● DOCUMENT SECTION:
++++++

Then Halley's method is:

$$ x_{n+1} = x_n - \frac{\left(2x_n^3 - 2ax_n\right)}{3x_n^2 + a} $$ Which has the simplification: $$ x_{n+1} = \frac{x_n^3 + 3ax_n}{3x_n^2 + a} $$ I also will add this document which discusses extensions of the newtonian method.

There exists an extension due to Potra and Pták called the “two-step method” that may be re-written as the iterative scheme $$x_{n+1} =x_n − \frac{f(x_n)+f\left(x_n − \frac{f(x_n)}{f′(x_n)}\right)}{f'(x_n)}$$ that converges cubically in some neighborhood of of the root $x^{*}$ which does not require the computation of the second derivative.

See: On Newton-type methods with cubic convergence for more information on this topic.

As Hurkyl and others have noted, your best bet is to just use Newton's Method. These alternative methods generally come with more operations per iteration. They aren't really worth the computational cost, but they are a good comparison.

++++++

● RECORD EXTRACTS:

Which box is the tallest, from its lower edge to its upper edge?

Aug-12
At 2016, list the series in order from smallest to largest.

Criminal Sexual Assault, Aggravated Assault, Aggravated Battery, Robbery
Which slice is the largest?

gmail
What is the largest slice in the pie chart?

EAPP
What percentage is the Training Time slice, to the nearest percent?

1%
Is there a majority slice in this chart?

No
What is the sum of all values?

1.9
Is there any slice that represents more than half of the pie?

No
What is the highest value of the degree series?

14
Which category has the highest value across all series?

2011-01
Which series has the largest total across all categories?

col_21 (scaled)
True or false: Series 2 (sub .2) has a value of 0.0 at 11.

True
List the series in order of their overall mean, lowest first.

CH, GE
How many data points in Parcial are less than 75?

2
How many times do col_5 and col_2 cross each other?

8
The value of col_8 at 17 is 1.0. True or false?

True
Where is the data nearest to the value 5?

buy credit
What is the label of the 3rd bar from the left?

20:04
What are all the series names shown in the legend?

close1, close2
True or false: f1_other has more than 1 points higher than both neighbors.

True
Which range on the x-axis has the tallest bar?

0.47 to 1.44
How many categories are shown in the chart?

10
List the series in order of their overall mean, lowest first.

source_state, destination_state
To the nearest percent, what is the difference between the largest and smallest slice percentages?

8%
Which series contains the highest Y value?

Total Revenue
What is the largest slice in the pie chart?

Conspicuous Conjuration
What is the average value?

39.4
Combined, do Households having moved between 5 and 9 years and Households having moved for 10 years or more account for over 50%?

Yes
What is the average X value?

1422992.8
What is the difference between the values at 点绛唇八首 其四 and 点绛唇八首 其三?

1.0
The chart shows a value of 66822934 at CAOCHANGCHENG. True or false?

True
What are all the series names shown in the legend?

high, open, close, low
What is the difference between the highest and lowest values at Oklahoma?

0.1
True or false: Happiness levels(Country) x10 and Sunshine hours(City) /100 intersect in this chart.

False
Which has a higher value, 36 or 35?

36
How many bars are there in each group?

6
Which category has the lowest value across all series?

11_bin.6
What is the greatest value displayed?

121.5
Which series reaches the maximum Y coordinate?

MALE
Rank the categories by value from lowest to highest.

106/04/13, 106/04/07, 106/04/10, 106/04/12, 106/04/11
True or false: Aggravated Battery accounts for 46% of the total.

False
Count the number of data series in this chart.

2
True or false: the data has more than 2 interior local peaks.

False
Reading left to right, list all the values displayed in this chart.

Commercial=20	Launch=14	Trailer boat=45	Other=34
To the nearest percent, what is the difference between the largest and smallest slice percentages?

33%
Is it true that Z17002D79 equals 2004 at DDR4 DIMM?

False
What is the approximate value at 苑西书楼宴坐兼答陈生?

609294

++++++

● WORK TASK 1:
Can you repeat part of the root-finding excerpt word for word, beginning at the words that have "Then Halley's method" and stopping after "the newtonian method."?
● WORK TASK 2:
Could you carry on the root-finding excerpt from the point where it ends?
The rows are separate material, unrelated to the root-finding excerpt.

● RESPONSE BOX 1:
Then Halley's method is:

$$ x_{n+1} = x_n - \frac{\left(2x_n^3 - 2ax_n\right)}{3x_n^2 + a} $$ Which has the simplification: $$ x_{n+1} = \frac{x_n^3 + 3ax_n}{3x_n^2 + a} $$ I also will add this document which discusses extensions of the newtonian method.

● RESPONSE BOX 2:
Solution 2:

Newton's method for solving $f(x)=x^2-N=0$ leads to the recurrence $x_{n+1}=x_n-\frac{x_n^2-N}{2x_n}=\frac{x_n+N/x_n}2$, also known as Heron's method. Since $f'(x)\ne0$ at the root, the convergence is quadratic (i.e. the number of correct decimals doubles with each step once a threshold precision is reached). The results depend on the starting value, of course. Simply guessing $x_0=1$ leads to $$x_{1} = 493827161.00000000000\\ x_{2} = 246913581.49999999899\\ x_{3} = 123456792.74999998937\\ x_{4} = 61728400.374999909634\\ x_{5} = 30864208.187499266317\\ x_{6} = 15432120.093744108961\\ x_{7} = 7716092.0468278285538\\ x_{8} = 3858110.0230600438248\\ x_{9} = 1929183.0086989850523\\ x_{10} = 964847.48170274167713\\ x_{11} = 482935.55973452582660\\ x_{12} = 242490.33277426247529 \\ x_{13} = 123281.64823302696814 \\ x_{14} = 65646.506775513694016 \\ x_{15} = 40345.773393104621684 \\ x_{16} = 32412.760144718719221 \\ x_{17} = 31441.958847358050036 \\ x_{18} = 31426.971626562861740 \\ x_{19} = 31426.968052932067262 \\ x_{20} = 31426.968052931864079 $$
with small enough error.

Solution 3:

Not a bona fide "alogrithm", but a cute hack nevertheless that I once used in code that required taking an inverse square root millions of times (back when I was doing computational astrophysics) is found here:

http://en.wikipedia.org/wiki/Fast_inverse_square_root

It does use a few iterations of Newton's method, but only after some very, very clever trickery.

I remember naively using trial-and-error optimization to find a "magic number" that would come closest to a direct square root, though of course it was much slower (still faster than just called "sqrt" from math.h) and had a higher error than the above hack.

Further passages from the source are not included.